▶ Data extract:
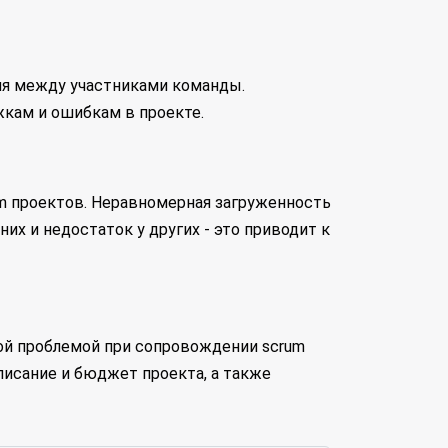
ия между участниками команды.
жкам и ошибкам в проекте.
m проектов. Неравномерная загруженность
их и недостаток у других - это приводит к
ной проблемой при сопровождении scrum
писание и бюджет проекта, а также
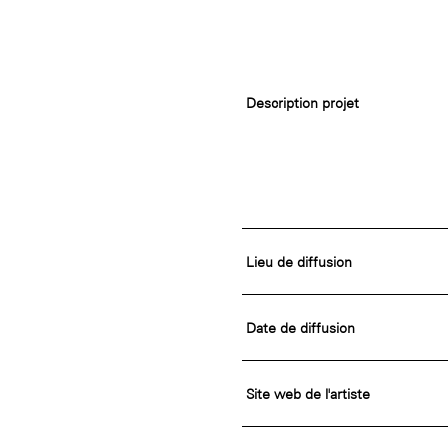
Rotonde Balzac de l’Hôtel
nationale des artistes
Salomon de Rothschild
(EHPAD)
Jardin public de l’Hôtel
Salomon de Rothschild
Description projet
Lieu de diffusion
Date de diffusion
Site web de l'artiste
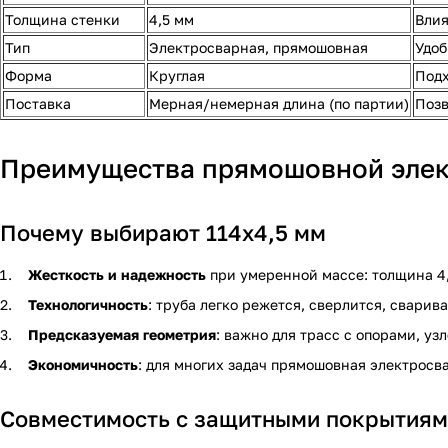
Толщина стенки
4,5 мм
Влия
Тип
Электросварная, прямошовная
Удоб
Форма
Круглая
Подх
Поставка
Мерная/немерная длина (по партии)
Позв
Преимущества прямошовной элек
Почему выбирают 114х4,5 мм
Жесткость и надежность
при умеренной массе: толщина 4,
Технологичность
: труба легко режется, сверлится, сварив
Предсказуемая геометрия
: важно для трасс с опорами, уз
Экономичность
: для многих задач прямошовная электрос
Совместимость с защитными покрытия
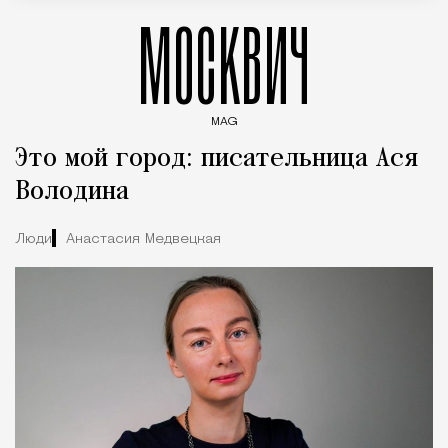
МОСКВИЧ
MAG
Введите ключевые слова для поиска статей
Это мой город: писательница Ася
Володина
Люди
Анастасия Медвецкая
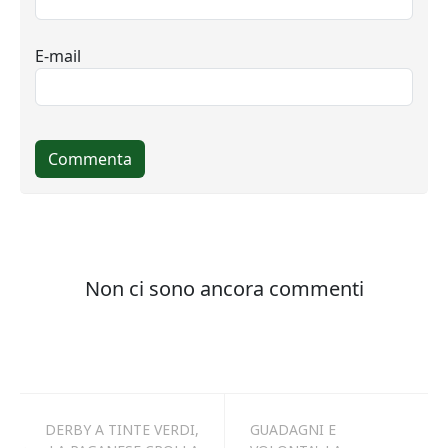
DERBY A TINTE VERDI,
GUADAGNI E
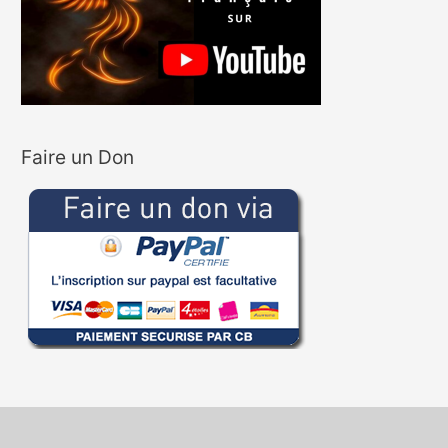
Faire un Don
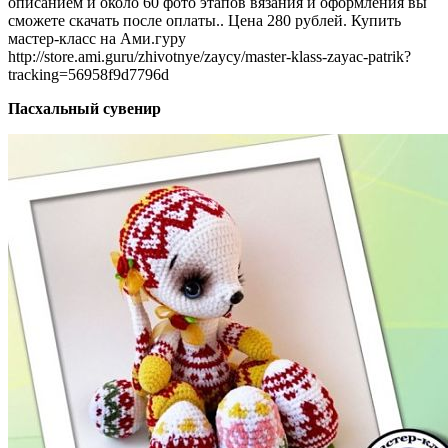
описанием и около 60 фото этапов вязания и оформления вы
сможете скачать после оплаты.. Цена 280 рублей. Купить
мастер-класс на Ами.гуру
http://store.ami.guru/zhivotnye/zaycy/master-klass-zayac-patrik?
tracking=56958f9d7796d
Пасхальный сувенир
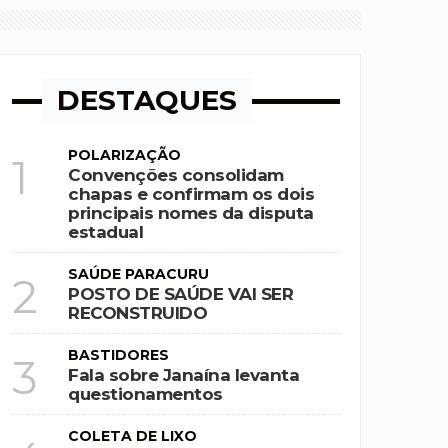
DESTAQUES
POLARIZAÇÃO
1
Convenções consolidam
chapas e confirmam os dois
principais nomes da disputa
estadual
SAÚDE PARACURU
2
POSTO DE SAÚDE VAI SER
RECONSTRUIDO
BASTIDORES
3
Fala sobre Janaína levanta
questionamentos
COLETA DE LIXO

▶ Your task:
Please copy the text lines of every item above without changing a single character. Leave the pictures out of your answer.

▶ Exercise answer:
ия между участниками команды.
жкам и ошибкам в проекте.
m проектов. Неравномерная загруженность
их и недостаток у других - это приводит к
ной проблемой при сопровождении scrum
писание и бюджет проекта, а также
Rotonde Balzac de l’Hôtel
nationale des artistes
Salomon de Rothschild
(EHPAD)
Jardin public de l’Hôtel
Salomon de Rothschild
Description projet
Lieu de diffusion
Date de diffusion
Site web de l'artiste
Толщина стенки
4,5 мм
Влия
Тип
Электросварная, прямошовная
Удоб
Форма
Круглая
Подх
Поставка
Мерная/немерная длина (по партии)
Позв
Преимущества прямошовной элек
Почему выбирают 114х4,5 мм
Жесткость и надежность
при умеренной массе: толщина 4,
Технологичность
: труба легко режется, сверлится, сварив
Предсказуемая геометрия
: важно для трасс с опорами, уз
Экономичность
: для многих задач прямошовная электрос
Совместимость с защитными покрытия
МОСКВИЧ
MAG
Введите ключевые слова для поиска статей
Это мой город: писательница Ася
Володина
Люди
Анастасия Медвецкая
DERBY A TINTE VERDI,
GUADAGNI E
Faire un Don
описанием и около 60 фото этапов вязания и оформления вы
сможете скачать после оплаты.. Цена 280 рублей. Купить
мастер-класс на Ами.гуру
http://store.ami.guru/zhivotnye/zaycy/master-klass-zayac-patrik?
tracking=56958f9d7796d
Пасхальный сувенир
DESTAQUES
POLARIZAÇÃO
1
Convenções consolidam
chapas e confirmam os dois
principais nomes da disputa
estadual
SAÚDE PARACURU
2
POSTO DE SAÚDE VAI SER
RECONSTRUIDO
BASTIDORES
3
Fala sobre Janaína levanta
questionamentos
COLETA DE LIXO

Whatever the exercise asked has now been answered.